Comme l’a relevé Yannick Vaugrenard, interpellant le DGA, « La coopération européenne est un des axes majeurs de la LPM, et vous avez souligné sa nécessité. Elle implique une plus grande intégration industrielle. Comment, dès lors, protègera-t-on nos technologies sensibles ? Peut-on imaginer une coopération, voire un financement européen, pour le remplacement du Charles de Gaulle ? ». Et Cédric Perrin, co-rapporteur pour avis, de taper sur le clou : « Tout dépend de la manière dont on rédige les marchés. Les Allemands n’achètent pas de Peugeot, et nous achetons du Ford… »
 
On peut difficilement dissocier le thème de la coopération européenne de celui de l’exportation. Joël Barre émet une opinion pertinente : «Avant la question du soutien à l’exportation, la première question à se poser est de savoir comment la puissance publique, qui a financé la recherche et le développement, s’y retrouve. C’est le client lui-même qui demande l’accompagnement de la DGA. Par exemple, les Belges sont prêts à acheter des véhicules médians de type Scorpion, à condition que le contrat soit passé par la DGA ; cette tendance s’amplifie. »
 
Mais bref, tout cela doit permettre à la France de consolider sa base industrielle de défense, qui représente 200.000 emplois répartis entre quelque 4.000 entreprises, dont une dizaine de grands groupes et environ 500 PME identifiées et suivies par la DGA comme stratégiques.
 
L’exportation représente environ 30 % du chiffre d’affaires de l’industrie de défense. La DGA entend la soutenir, ce qui impose de plus en plus d’activité car les clients demandent un accompagnement renforcé de la part de la DGA. L’augmentation prévue de ses effectifs lui permettra d’investir dans des domaines nouveaux comme la cyberdéfense, ou l’intelligence artificielle et de renforcer sa capacité d’innovation et le soutien à l’export.
 
Un chantier de transformation de la DGA est en préparation, en partenariat avec l’état-major des armées.

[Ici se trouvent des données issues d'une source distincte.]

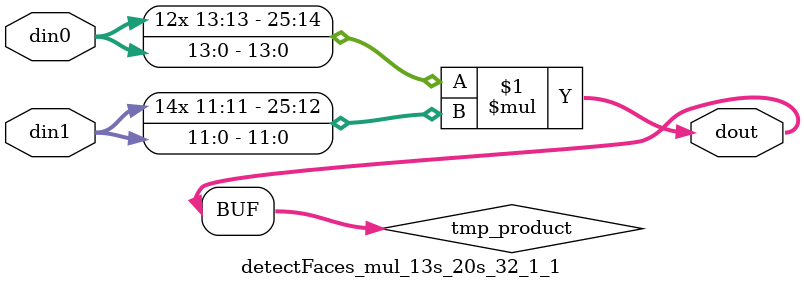
<source format=v>

`timescale 1 ns / 1 ps

 module detectFaces_mul_13s_20s_32_1_1(din0, din1, dout);
parameter ID = 1;
parameter NUM_STAGE = 0;
parameter din0_WIDTH = 14;
parameter din1_WIDTH = 12;
parameter dout_WIDTH = 26;

input [din0_WIDTH - 1 : 0] din0; 
input [din1_WIDTH - 1 : 0] din1; 
output [dout_WIDTH - 1 : 0] dout;

wire signed [dout_WIDTH - 1 : 0] tmp_product;



























assign tmp_product = $signed(din0) * $signed(din1);








assign dout = tmp_product;





















endmodule

</source>
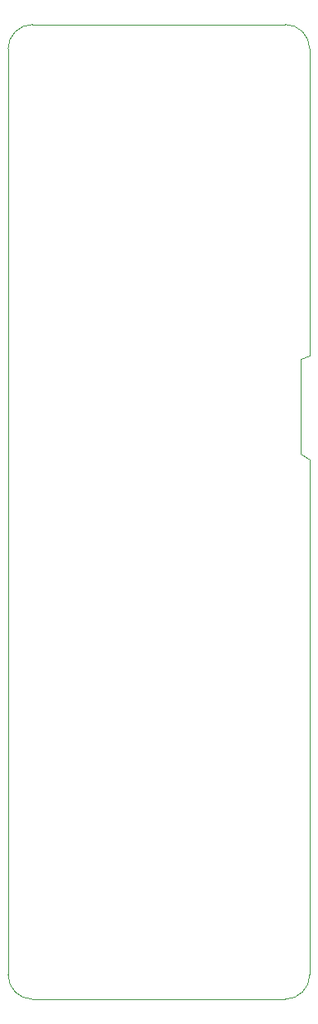
<source format=gm1>
%TF.GenerationSoftware,KiCad,Pcbnew,(6.0.1)*%
%TF.CreationDate,2022-06-27T00:16:49+02:00*%
%TF.ProjectId,kp-ptr,6b702d70-7472-42e6-9b69-6361645f7063,rev?*%
%TF.SameCoordinates,Original*%
%TF.FileFunction,Profile,NP*%
%FSLAX46Y46*%
G04 Gerber Fmt 4.6, Leading zero omitted, Abs format (unit mm)*
G04 Created by KiCad (PCBNEW (6.0.1)) date 2022-06-27 00:16:49*
%MOMM*%
%LPD*%
G01*
G04 APERTURE LIST*
%TA.AperFunction,Profile*%
%ADD10C,0.100000*%
%TD*%
G04 APERTURE END LIST*
D10*
X169600000Y-132100000D02*
X143600000Y-132100000D01*
X141100000Y-129600000D02*
X141100000Y-34600000D01*
X172100000Y-34600000D02*
G75*
G03*
X169600000Y-32100000I-2500000J0D01*
G01*
X143600000Y-32100000D02*
G75*
G03*
X141100000Y-34600000I0J-2500000D01*
G01*
X172100000Y-76708000D02*
X172100000Y-129600000D01*
X141100000Y-129600000D02*
G75*
G03*
X143600000Y-132100000I2500000J0D01*
G01*
X171196000Y-66382900D02*
X171196000Y-76161900D01*
X172100000Y-66040000D02*
X171196000Y-66382900D01*
X169600000Y-132100000D02*
G75*
G03*
X172100000Y-129600000I0J2500000D01*
G01*
X171196000Y-76161900D02*
X172100000Y-76708000D01*
X172100000Y-34600000D02*
X172100000Y-66040000D01*
X143600000Y-32100000D02*
X169600000Y-32100000D01*
M02*

</source>
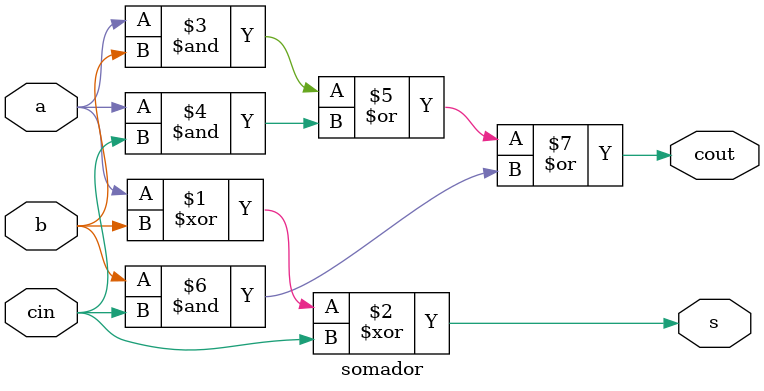
<source format=sv>
module somador(
    input logic a, b,
    input logic cin,
    output logic s,
    output logic cout
);

assign s = a ^ b ^ cin;
assign cout = a & b | a & cin | b & cin;

endmodule

</source>
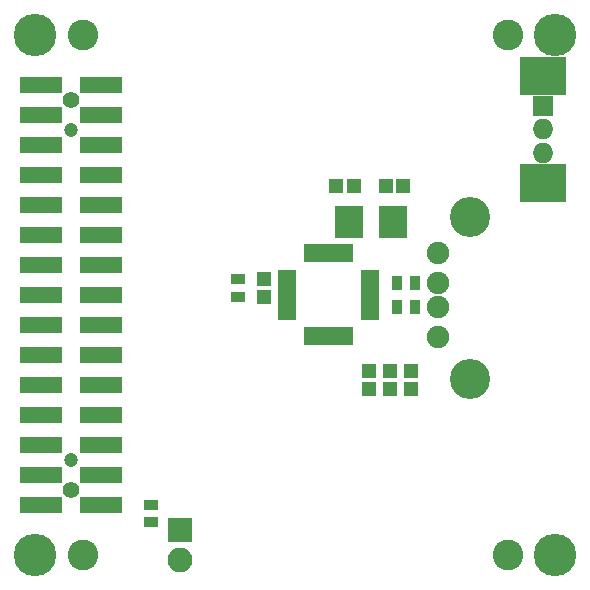
<source format=gts>
G04 #@! TF.FileFunction,Soldermask,Top*
%FSLAX46Y46*%
G04 Gerber Fmt 4.6, Leading zero omitted, Abs format (unit mm)*
G04 Created by KiCad (PCBNEW 4.0.7) date 07/27/18 08:10:25*
%MOMM*%
%LPD*%
G01*
G04 APERTURE LIST*
%ADD10C,0.100000*%
%ADD11C,3.600000*%
%ADD12R,1.150000X1.200000*%
%ADD13R,1.200000X1.150000*%
%ADD14C,2.600000*%
%ADD15R,0.900000X1.300000*%
%ADD16R,1.300000X0.900000*%
%ADD17R,1.543000X0.654000*%
%ADD18R,0.654000X1.543000*%
%ADD19R,2.400000X2.800000*%
%ADD20R,2.100000X2.100000*%
%ADD21O,2.100000X2.100000*%
%ADD22C,1.900000*%
%ADD23C,3.400000*%
%ADD24R,3.900000X3.200000*%
%ADD25R,1.750000X1.750000*%
%ADD26O,1.750000X1.750000*%
%ADD27C,1.200000*%
%ADD28C,1.400000*%
%ADD29R,3.550000X1.400000*%
G04 APERTURE END LIST*
D10*
D11*
X151000000Y-86000000D03*
X107000000Y-130000000D03*
D12*
X138814000Y-115970000D03*
X138814000Y-114470000D03*
X135242000Y-115970000D03*
X135242000Y-114470000D03*
X137020000Y-115970000D03*
X137020000Y-114470000D03*
X126400000Y-108150000D03*
X126400000Y-106650000D03*
D13*
X133950000Y-98800000D03*
X132450000Y-98800000D03*
X136650000Y-98800000D03*
X138150000Y-98800000D03*
D11*
X107000000Y-86000000D03*
X151000000Y-130000000D03*
D14*
X111000000Y-130000000D03*
X111000000Y-86000000D03*
X147000000Y-86000000D03*
X147000000Y-130000000D03*
D15*
X137650000Y-107000000D03*
X139150000Y-107000000D03*
X137650000Y-109000000D03*
X139150000Y-109000000D03*
D16*
X124200000Y-108150000D03*
X124200000Y-106650000D03*
D17*
X128300000Y-106250000D03*
X128300000Y-106750000D03*
X128300000Y-107250000D03*
X128300000Y-107750000D03*
X128300000Y-108250000D03*
X128300000Y-108750000D03*
X128300000Y-109250000D03*
X128300000Y-109750000D03*
D18*
X130050000Y-111500000D03*
X130550000Y-111500000D03*
X131050000Y-111500000D03*
X131550000Y-111500000D03*
X132050000Y-111500000D03*
X132550000Y-111500000D03*
X133050000Y-111500000D03*
X133550000Y-111500000D03*
D17*
X135300000Y-109750000D03*
X135300000Y-109250000D03*
X135300000Y-108750000D03*
X135300000Y-108250000D03*
X135300000Y-107750000D03*
X135300000Y-107250000D03*
X135300000Y-106750000D03*
X135300000Y-106250000D03*
D18*
X133550000Y-104500000D03*
X133050000Y-104500000D03*
X132550000Y-104500000D03*
X132050000Y-104500000D03*
X131550000Y-104500000D03*
X131050000Y-104500000D03*
X130550000Y-104500000D03*
X130050000Y-104500000D03*
D19*
X133550000Y-101800000D03*
X137250000Y-101800000D03*
D20*
X119240000Y-127920000D03*
D21*
X119240000Y-130460000D03*
D22*
X141100000Y-104452400D03*
X141100000Y-106992400D03*
X141100000Y-109022400D03*
X141100000Y-111562400D03*
D23*
X143770000Y-101402400D03*
X143770000Y-115122400D03*
D24*
X150000000Y-98500000D03*
D25*
X150000000Y-92000000D03*
D26*
X150000000Y-94000000D03*
X150000000Y-96000000D03*
D24*
X150000000Y-89500000D03*
D16*
X116827000Y-125773000D03*
X116827000Y-127273000D03*
D27*
X110000000Y-121970000D03*
D28*
X110000000Y-124510000D03*
D27*
X110000000Y-94030000D03*
X108095000Y-90220000D03*
D29*
X107475000Y-90220000D03*
X107475000Y-102920000D03*
X107475000Y-100380000D03*
X107475000Y-97840000D03*
X107475000Y-95300000D03*
X107475000Y-92760000D03*
D27*
X106825000Y-90220000D03*
D29*
X112525000Y-90220000D03*
X112525000Y-92760000D03*
X112525000Y-95300000D03*
X112525000Y-97840000D03*
X112525000Y-100380000D03*
X112525000Y-102920000D03*
X107475000Y-105460000D03*
X112525000Y-105460000D03*
X107475000Y-108000000D03*
X112525000Y-108000000D03*
X107475000Y-110540000D03*
X112525000Y-110540000D03*
X107475000Y-113080000D03*
X112525000Y-113080000D03*
X107475000Y-115620000D03*
X112525000Y-115620000D03*
X107475000Y-118160000D03*
X112525000Y-118160000D03*
X107475000Y-120700000D03*
X112525000Y-120700000D03*
X107475000Y-123240000D03*
X112525000Y-123240000D03*
X107475000Y-125780000D03*
X112525000Y-125780000D03*
D27*
X111905000Y-90220000D03*
X106825000Y-92760000D03*
X111905000Y-92760000D03*
X106825000Y-95300000D03*
X111905000Y-95300000D03*
X106825000Y-97840000D03*
X111905000Y-97840000D03*
X106825000Y-100380000D03*
X111905000Y-100380000D03*
X106825000Y-102920000D03*
X111905000Y-102920000D03*
X106825000Y-105460000D03*
X111905000Y-105460000D03*
X106825000Y-108000000D03*
X111905000Y-108000000D03*
X106825000Y-110540000D03*
X111905000Y-110540000D03*
X106825000Y-113080000D03*
X111905000Y-113080000D03*
X106825000Y-115620000D03*
X111905000Y-115620000D03*
X106825000Y-118160000D03*
X111905000Y-118160000D03*
X106825000Y-120700000D03*
X111905000Y-120700000D03*
X106825000Y-123240000D03*
X111905000Y-123240000D03*
X106825000Y-125780000D03*
X111905000Y-125780000D03*
X113175000Y-90220000D03*
X108095000Y-92760000D03*
X113175000Y-92760000D03*
X108095000Y-95300000D03*
X113175000Y-95300000D03*
X108095000Y-97840000D03*
X113175000Y-97840000D03*
X108095000Y-100380000D03*
X113175000Y-100380000D03*
X108095000Y-102920000D03*
X113175000Y-102920000D03*
X108095000Y-105460000D03*
X113175000Y-105460000D03*
X108095000Y-108000000D03*
X113175000Y-108000000D03*
X108095000Y-110540000D03*
X113175000Y-110540000D03*
X108095000Y-113080000D03*
X113175000Y-113080000D03*
X108095000Y-115620000D03*
X113175000Y-115620000D03*
X108095000Y-118160000D03*
X113175000Y-118160000D03*
X108095000Y-120700000D03*
X113175000Y-120700000D03*
X108095000Y-123240000D03*
X113175000Y-123240000D03*
X108095000Y-125780000D03*
X113175000Y-125780000D03*
D28*
X110000000Y-91490000D03*
M02*

</source>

Les premières orientations sont les suivantes, a détaillé Joëlle Barre : préparer les programmes dans une approche capacitaire plus globale, notamment aux stades amont, pour renforcer leur cohérence d’ensemble ; mieux prendre en compte l’innovation planifiée et l’innovation d’opportunité ; être plus efficace dans le processus d’acquisition.
 
En conclusion, le DGA se dit satisfait de cette LPM. Les programmes en cours ont été confirmés, voire accélérés, et la coopération européenne va se développer, dopée par l’enthousiasme du personnel de la DGA, a-t-il affirmé. La préparation de l’avenir fait l’objet d’un effort financier accru. Tout cela permettra la consolidation et le renforcement de l’autonomie stratégique de la France.